Under the bill that would mandate introductory American history and government courses, civics education centers at each institution would have to identify classes that could fulfill those requirements. Those centers would also be required to create a lecture and debate series to “promote civil dialogue and debate on the issues most important to the American republic.”
Civics centers at public institutions, often created in the name of increasing intellectual diversity, have become a favored cause of Republican lawmakers, who frequently lambaste campuses as loci of left-wing indoctrination. Critics of the centers argue they are being used to wrest academic control away from faculty and advocate conservative priorities to students on the taxpayer’s dime.
An interesting academic conflict could arise if both the general education bill and the anti-DEI bill become laws. If the newly required American history and government classes make mention of DEI or critical race theory — a decades-old academic concept that teaches racism is systemic — they could be subject to elimination by the board of regents.
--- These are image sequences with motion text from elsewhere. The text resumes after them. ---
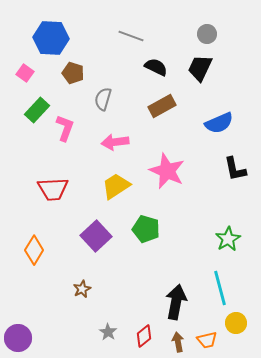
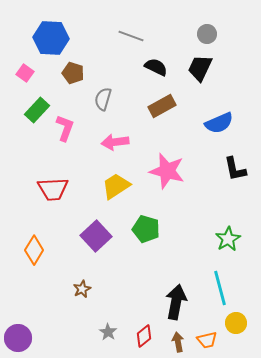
pink star: rotated 9 degrees counterclockwise
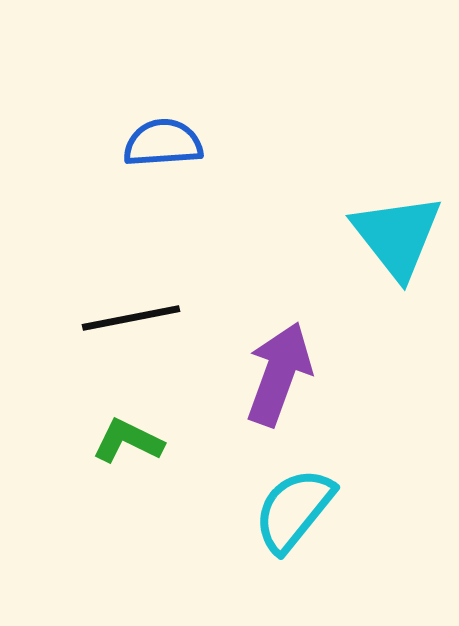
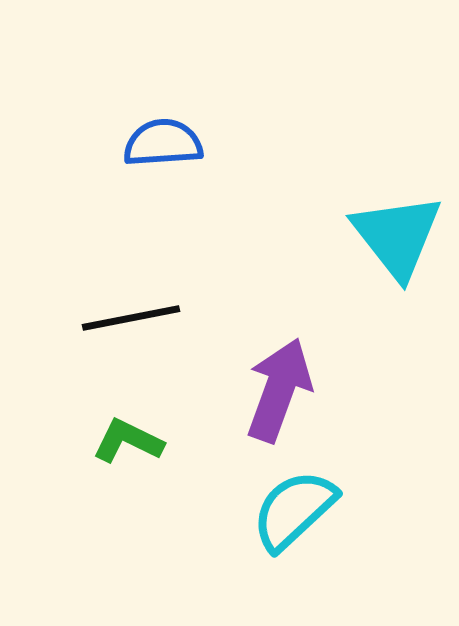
purple arrow: moved 16 px down
cyan semicircle: rotated 8 degrees clockwise
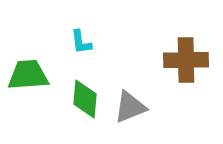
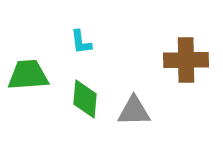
gray triangle: moved 4 px right, 4 px down; rotated 21 degrees clockwise
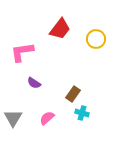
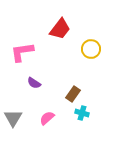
yellow circle: moved 5 px left, 10 px down
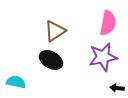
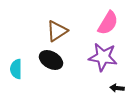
pink semicircle: rotated 20 degrees clockwise
brown triangle: moved 2 px right
purple star: rotated 20 degrees clockwise
cyan semicircle: moved 13 px up; rotated 102 degrees counterclockwise
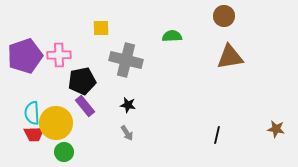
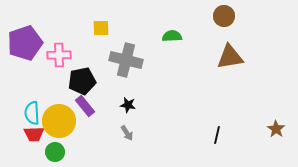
purple pentagon: moved 13 px up
yellow circle: moved 3 px right, 2 px up
brown star: rotated 24 degrees clockwise
green circle: moved 9 px left
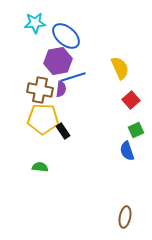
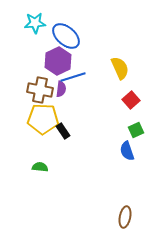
purple hexagon: rotated 16 degrees counterclockwise
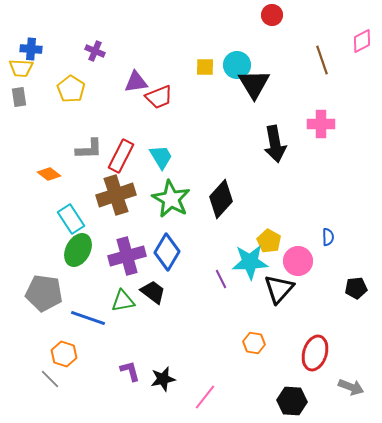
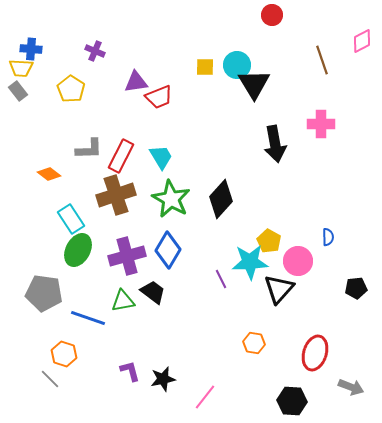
gray rectangle at (19, 97): moved 1 px left, 6 px up; rotated 30 degrees counterclockwise
blue diamond at (167, 252): moved 1 px right, 2 px up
Conservatives in the early 2020s commonly referred to any instruction on race and ethnicity as CRT, according to PEN America. The free speech group has accused lawmakers of using anti-CRT legislation to censor viewpoints they oppose.
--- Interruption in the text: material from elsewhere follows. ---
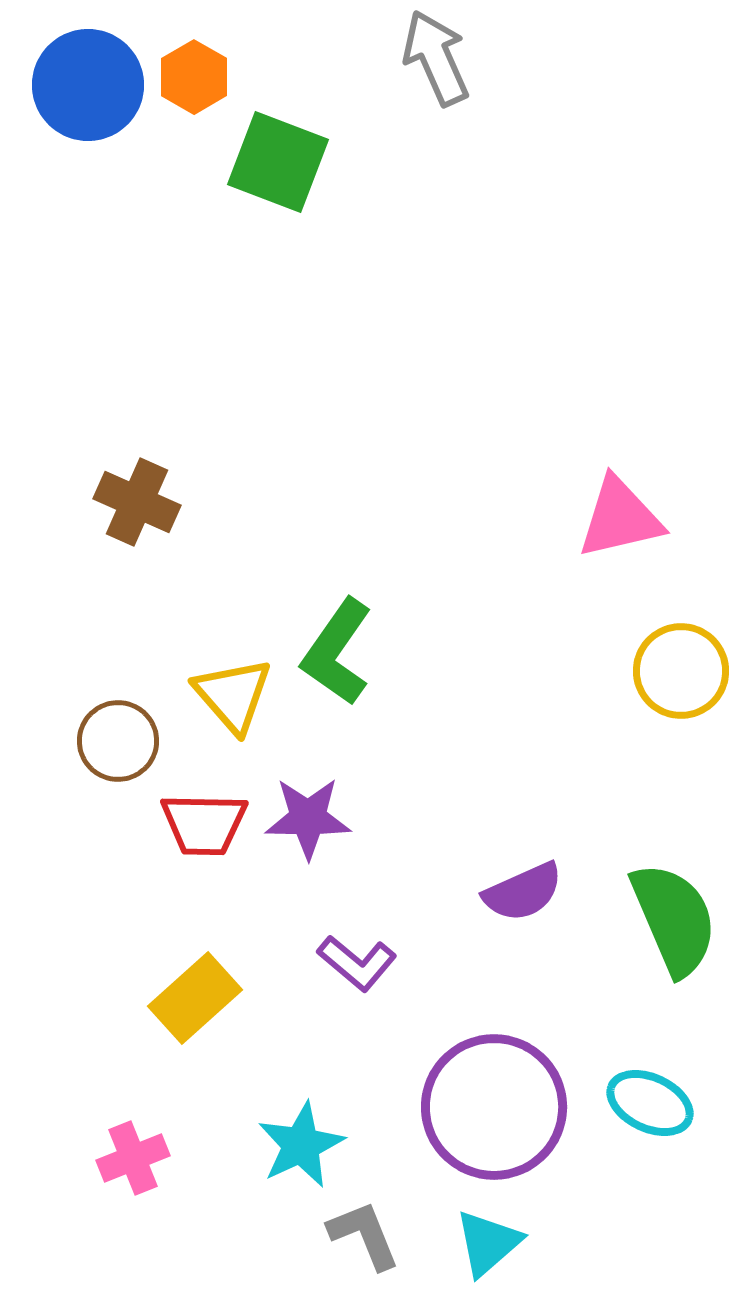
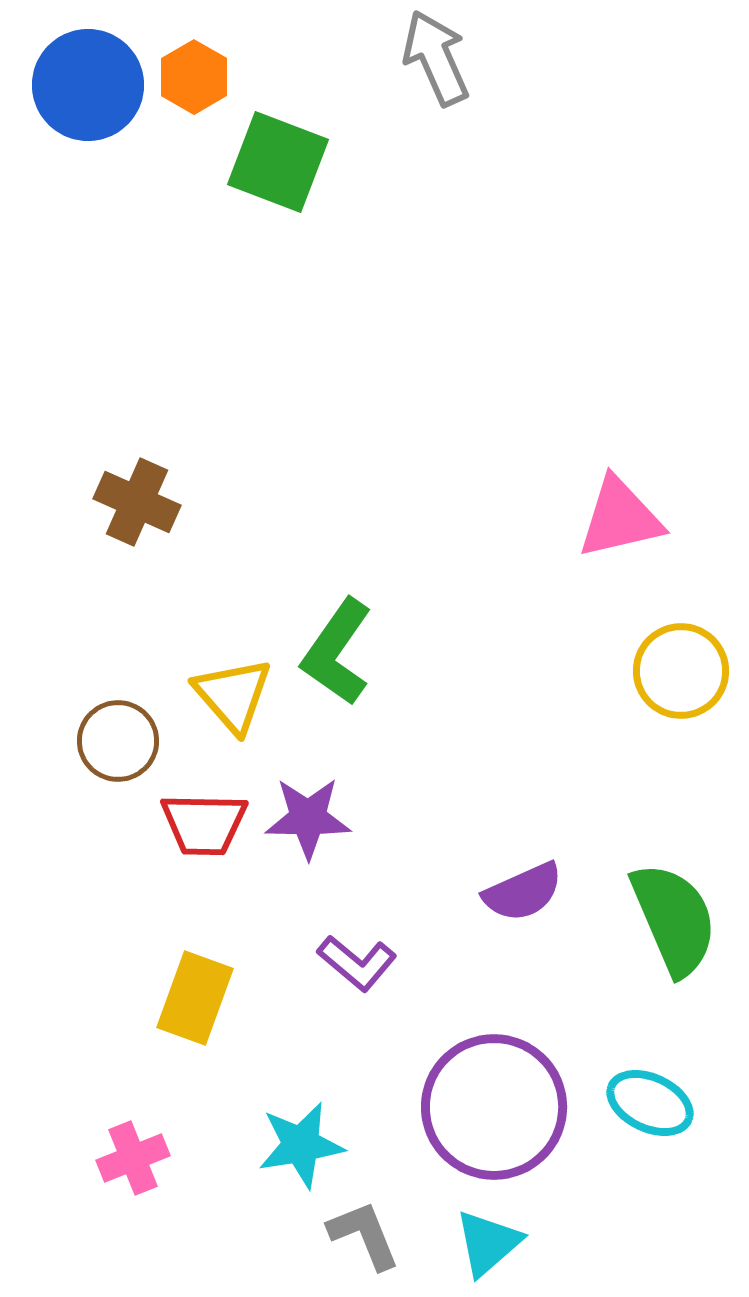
yellow rectangle: rotated 28 degrees counterclockwise
cyan star: rotated 16 degrees clockwise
Political attacks on CRT have declined in more recent years as lawmakers have begun favoring the term DEI as a way to target a wide variety of initiatives, according to higher education and free speech scholars.
Iowa lawmakers are also seeking to make changes beyond the state’s public colleges.
Another bill passed by the House late last month would block private colleges with DEI offices from participating in the Iowa Tuition Grant program. As of 2025-26, full-time undergraduates at participating nonprofit colleges can receive up to $7,500 annually. They can receive the grant for four years.
Each bill passed Iowa’s House largely along partisan lines. If the state’s Republican-controlled Senate votes similarly, the legislation will pass and head to the desk of Republican Gov. Kim Reynolds.